The only team in the credits larger than the musicians is the collection of backers on Kickstarter, more than 4,700 of whom paid at least $25 on that crowd-financing website in 2012 for the privilege of seeing their names there. Stoic Studio raised more than $700,000 from more than 20,000 people who wanted to see this game made.
The style of play that The Banner Saga favors — turn-based tactical battles resembling the holographic chess that Chewbacca and R2-D2 play in Star Wars — has undergone a renaissance. Well-received games including X-COM: Enemy Unknown and Fire Emblem: Awakening have been released since those Kickstarter backers chipped in $700,000.
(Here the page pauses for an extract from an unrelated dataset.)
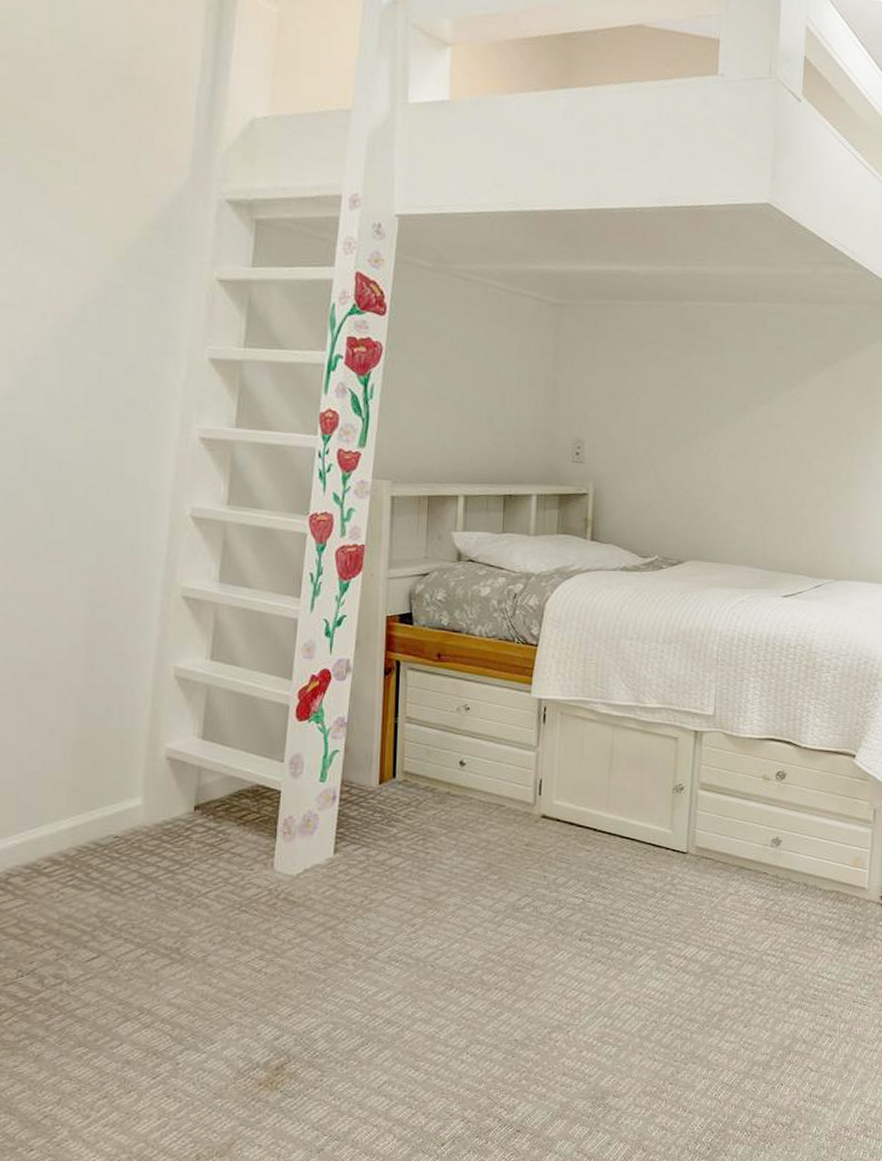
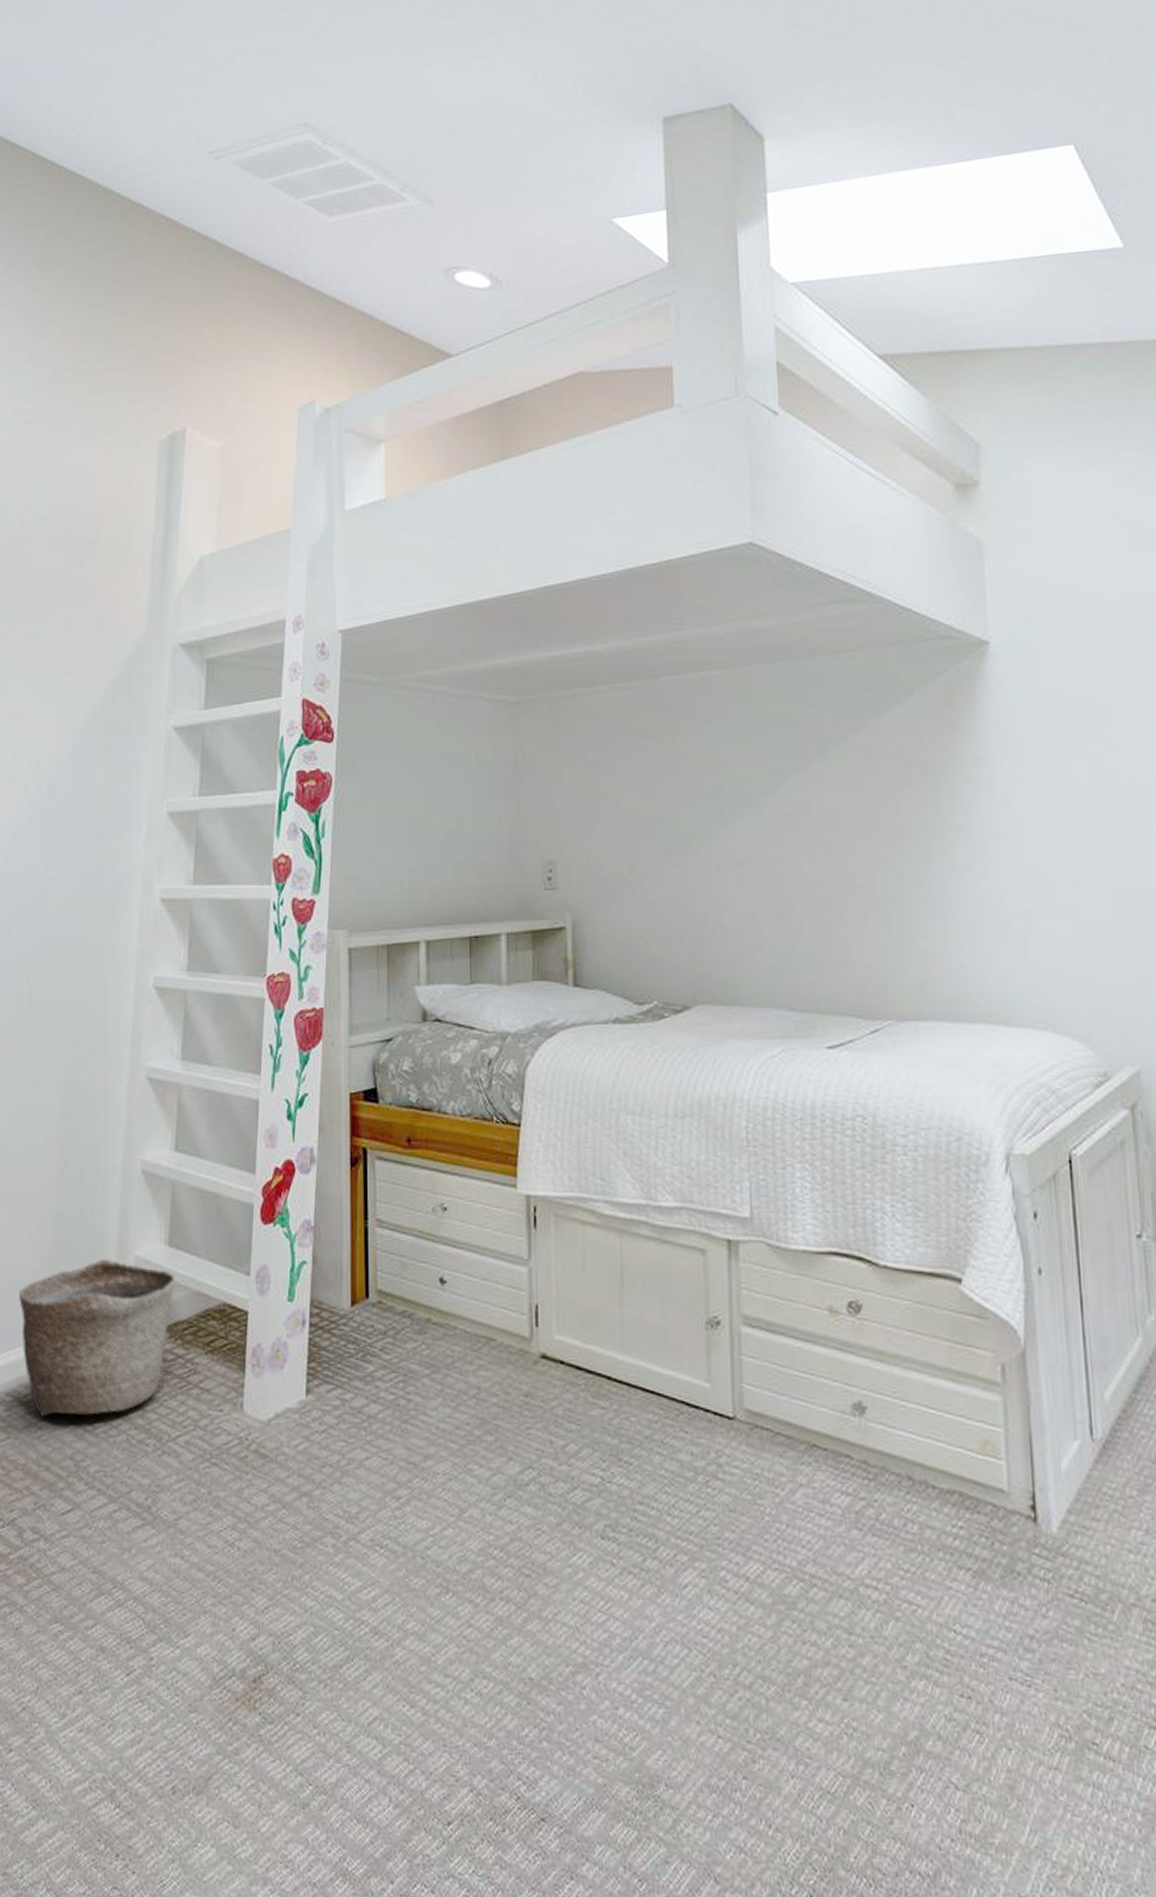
basket: none [39,750,209,884] -> present [19,1258,176,1417]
The battles in The Banner Saga — involving those Viking-like humans, a race of horned creatures (called varl) and stone colossi (dredges) — are tense and engaging. Unlike in the recent X-COM and Fire Emblem games, losing a character in battle doesn't mean you've lost that character forever, making The Banner Saga slightly easier to play even as it lowers the stakes. A section that resembles the educational game Oregon Trail, asking players to manage supplies for a caravan of settlers, is less successful.
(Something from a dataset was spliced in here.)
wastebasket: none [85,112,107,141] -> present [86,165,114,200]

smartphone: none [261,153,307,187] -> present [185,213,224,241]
For a game that requires so much reading, the prose is never more than workmanlike, but it is, thankfully, clear of melodrama. The Viking-like names and settings can seem impenetrable at first.
The story is well plotted and set in an original world with a deep mythology and history, even if it approaches boilerplate high fantasy: The gods are dead. The sun is frozen. War has returned. The end of the world is nigh.
I have a high tolerance for talk of menders and Loom-mothers and godstones, and yet I found myself rushing through The Banner Saga's character conversations so I could get back to its battles. Still, even when I hurriedly clicked through text, the game was beautiful to listen to.